• **Exercise description**
Put the text lines from each of the rows below into a numbered list, leaving out any blank lines.

(Page-level text extractions)

'''

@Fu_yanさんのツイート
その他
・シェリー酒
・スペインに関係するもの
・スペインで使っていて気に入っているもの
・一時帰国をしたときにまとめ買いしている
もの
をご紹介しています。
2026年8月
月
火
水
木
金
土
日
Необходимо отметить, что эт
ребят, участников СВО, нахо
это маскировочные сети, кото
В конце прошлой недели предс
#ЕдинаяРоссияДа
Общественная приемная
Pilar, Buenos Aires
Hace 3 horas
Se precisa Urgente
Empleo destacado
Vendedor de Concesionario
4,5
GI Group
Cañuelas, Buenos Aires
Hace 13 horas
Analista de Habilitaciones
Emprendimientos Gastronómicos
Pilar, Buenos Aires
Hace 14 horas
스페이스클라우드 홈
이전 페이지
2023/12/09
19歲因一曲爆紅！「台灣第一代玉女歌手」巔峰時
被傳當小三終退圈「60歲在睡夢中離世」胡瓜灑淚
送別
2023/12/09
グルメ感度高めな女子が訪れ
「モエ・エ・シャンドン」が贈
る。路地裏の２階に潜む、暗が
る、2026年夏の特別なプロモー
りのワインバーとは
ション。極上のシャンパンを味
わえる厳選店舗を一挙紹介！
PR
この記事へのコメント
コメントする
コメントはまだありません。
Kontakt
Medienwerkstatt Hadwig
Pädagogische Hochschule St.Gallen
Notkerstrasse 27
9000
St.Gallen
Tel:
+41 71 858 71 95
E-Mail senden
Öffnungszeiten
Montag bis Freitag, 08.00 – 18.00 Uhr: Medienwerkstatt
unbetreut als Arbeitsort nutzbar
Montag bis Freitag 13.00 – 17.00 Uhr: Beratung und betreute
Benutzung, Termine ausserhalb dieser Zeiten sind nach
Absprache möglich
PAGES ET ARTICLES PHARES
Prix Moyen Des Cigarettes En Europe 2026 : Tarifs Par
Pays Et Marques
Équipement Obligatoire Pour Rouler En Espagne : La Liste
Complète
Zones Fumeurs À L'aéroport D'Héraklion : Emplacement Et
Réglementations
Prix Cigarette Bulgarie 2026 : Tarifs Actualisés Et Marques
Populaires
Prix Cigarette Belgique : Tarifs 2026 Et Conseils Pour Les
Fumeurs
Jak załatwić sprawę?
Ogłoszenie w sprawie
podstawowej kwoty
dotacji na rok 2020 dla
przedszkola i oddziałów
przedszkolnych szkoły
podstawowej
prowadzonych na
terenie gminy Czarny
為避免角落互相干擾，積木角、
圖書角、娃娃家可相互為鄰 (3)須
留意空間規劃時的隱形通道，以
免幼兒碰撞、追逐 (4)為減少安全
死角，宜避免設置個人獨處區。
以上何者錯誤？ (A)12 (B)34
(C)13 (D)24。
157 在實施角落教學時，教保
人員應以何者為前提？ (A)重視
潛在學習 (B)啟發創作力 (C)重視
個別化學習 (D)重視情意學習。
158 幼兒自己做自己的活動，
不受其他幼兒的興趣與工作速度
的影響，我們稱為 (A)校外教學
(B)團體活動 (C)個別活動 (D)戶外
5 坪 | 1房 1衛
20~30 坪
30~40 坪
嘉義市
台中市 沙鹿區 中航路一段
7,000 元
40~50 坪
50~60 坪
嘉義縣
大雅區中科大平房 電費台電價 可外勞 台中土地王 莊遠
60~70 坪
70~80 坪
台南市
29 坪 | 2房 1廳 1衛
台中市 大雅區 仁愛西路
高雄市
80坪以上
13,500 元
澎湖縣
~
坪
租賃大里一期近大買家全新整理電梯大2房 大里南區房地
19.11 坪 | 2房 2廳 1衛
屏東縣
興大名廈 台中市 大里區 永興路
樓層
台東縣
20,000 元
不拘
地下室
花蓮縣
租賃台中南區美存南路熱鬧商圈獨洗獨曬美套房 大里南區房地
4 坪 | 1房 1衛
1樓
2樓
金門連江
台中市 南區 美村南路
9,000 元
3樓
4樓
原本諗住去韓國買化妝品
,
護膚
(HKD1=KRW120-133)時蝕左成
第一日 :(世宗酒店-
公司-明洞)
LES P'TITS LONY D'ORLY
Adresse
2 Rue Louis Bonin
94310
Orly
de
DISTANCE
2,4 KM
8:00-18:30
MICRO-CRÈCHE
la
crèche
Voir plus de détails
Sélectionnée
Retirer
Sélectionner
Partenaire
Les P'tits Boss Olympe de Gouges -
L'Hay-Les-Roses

'''

• **Task output**
1. @Fu_yanさんのツイート
2. その他
3. ・シェリー酒
4. ・スペインに関係するもの
5. ・スペインで使っていて気に入っているもの
6. ・一時帰国をしたときにまとめ買いしている
7. もの
8. をご紹介しています。
9. 2026年8月
10. 月
11. 火
12. 水
13. 木
14. 金
15. 土
16. 日
17. Необходимо отметить, что эт
18. ребят, участников СВО, нахо
19. это маскировочные сети, кото
20. В конце прошлой недели предс
21. #ЕдинаяРоссияДа
22. Общественная приемная
23. Pilar, Buenos Aires
24. Hace 3 horas
25. Se precisa Urgente
26. Empleo destacado
27. Vendedor de Concesionario
28. 4,5
29. GI Group
30. Cañuelas, Buenos Aires
31. Hace 13 horas
32. Analista de Habilitaciones
33. Emprendimientos Gastronómicos
34. Pilar, Buenos Aires
35. Hace 14 horas
36. 스페이스클라우드 홈
37. 이전 페이지
38. 2023/12/09
39. 19歲因一曲爆紅！「台灣第一代玉女歌手」巔峰時
40. 被傳當小三終退圈「60歲在睡夢中離世」胡瓜灑淚
41. 送別
42. 2023/12/09
43. グルメ感度高めな女子が訪れ
44. 「モエ・エ・シャンドン」が贈
45. る。路地裏の２階に潜む、暗が
46. る、2026年夏の特別なプロモー
47. りのワインバーとは
48. ション。極上のシャンパンを味
49. わえる厳選店舗を一挙紹介！
50. PR
51. この記事へのコメント
52. コメントする
53. コメントはまだありません。
54. Kontakt
55. Medienwerkstatt Hadwig
56. Pädagogische Hochschule St.Gallen
57. Notkerstrasse 27
58. 9000
59. St.Gallen
60. Tel:
61. +41 71 858 71 95
62. E-Mail senden
63. Öffnungszeiten
64. Montag bis Freitag, 08.00 – 18.00 Uhr: Medienwerkstatt
65. unbetreut als Arbeitsort nutzbar
66. Montag bis Freitag 13.00 – 17.00 Uhr: Beratung und betreute
67. Benutzung, Termine ausserhalb dieser Zeiten sind nach
68. Absprache möglich
69. PAGES ET ARTICLES PHARES
70. Prix Moyen Des Cigarettes En Europe 2026 : Tarifs Par
71. Pays Et Marques
72. Équipement Obligatoire Pour Rouler En Espagne : La Liste
73. Complète
74. Zones Fumeurs À L'aéroport D'Héraklion : Emplacement Et
75. Réglementations
76. Prix Cigarette Bulgarie 2026 : Tarifs Actualisés Et Marques
77. Populaires
78. Prix Cigarette Belgique : Tarifs 2026 Et Conseils Pour Les
79. Fumeurs
80. Jak załatwić sprawę?
81. Ogłoszenie w sprawie
82. podstawowej kwoty
83. dotacji na rok 2020 dla
84. przedszkola i oddziałów
85. przedszkolnych szkoły
86. podstawowej
87. prowadzonych na
88. terenie gminy Czarny
89. 為避免角落互相干擾，積木角、
90. 圖書角、娃娃家可相互為鄰 (3)須
91. 留意空間規劃時的隱形通道，以
92. 免幼兒碰撞、追逐 (4)為減少安全
93. 死角，宜避免設置個人獨處區。
94. 以上何者錯誤？ (A)12 (B)34
95. (C)13 (D)24。
96. 157 在實施角落教學時，教保
97. 人員應以何者為前提？ (A)重視
98. 潛在學習 (B)啟發創作力 (C)重視
99. 個別化學習 (D)重視情意學習。
100. 158 幼兒自己做自己的活動，
101. 不受其他幼兒的興趣與工作速度
102. 的影響，我們稱為 (A)校外教學
103. (B)團體活動 (C)個別活動 (D)戶外
104. 5 坪 | 1房 1衛
105. 20~30 坪
106. 30~40 坪
107. 嘉義市
108. 台中市 沙鹿區 中航路一段
109. 7,000 元
110. 40~50 坪
111. 50~60 坪
112. 嘉義縣
113. 大雅區中科大平房 電費台電價 可外勞 台中土地王 莊遠
114. 60~70 坪
115. 70~80 坪
116. 台南市
117. 29 坪 | 2房 1廳 1衛
118. 台中市 大雅區 仁愛西路
119. 高雄市
120. 80坪以上
121. 13,500 元
122. 澎湖縣
123. ~
124. 坪
125. 租賃大里一期近大買家全新整理電梯大2房 大里南區房地
126. 19.11 坪 | 2房 2廳 1衛
127. 屏東縣
128. 興大名廈 台中市 大里區 永興路
129. 樓層
130. 台東縣
131. 20,000 元
132. 不拘
133. 地下室
134. 花蓮縣
135. 租賃台中南區美存南路熱鬧商圈獨洗獨曬美套房 大里南區房地
136. 4 坪 | 1房 1衛
137. 1樓
138. 2樓
139. 金門連江
140. 台中市 南區 美村南路
141. 9,000 元
142. 3樓
143. 4樓
144. 原本諗住去韓國買化妝品
145. ,
146. 護膚
147. (HKD1=KRW120-133)時蝕左成
148. 第一日 :(世宗酒店-
149. 公司-明洞)
150. LES P'TITS LONY D'ORLY
151. Adresse
152. 2 Rue Louis Bonin
153. 94310
154. Orly
155. de
156. DISTANCE
157. 2,4 KM
158. 8:00-18:30
159. MICRO-CRÈCHE
160. la
161. crèche
162. Voir plus de détails
163. Sélectionnée
164. Retirer
165. Sélectionner
166. Partenaire
167. Les P'tits Boss Olympe de Gouges -
168. L'Hay-Les-Roses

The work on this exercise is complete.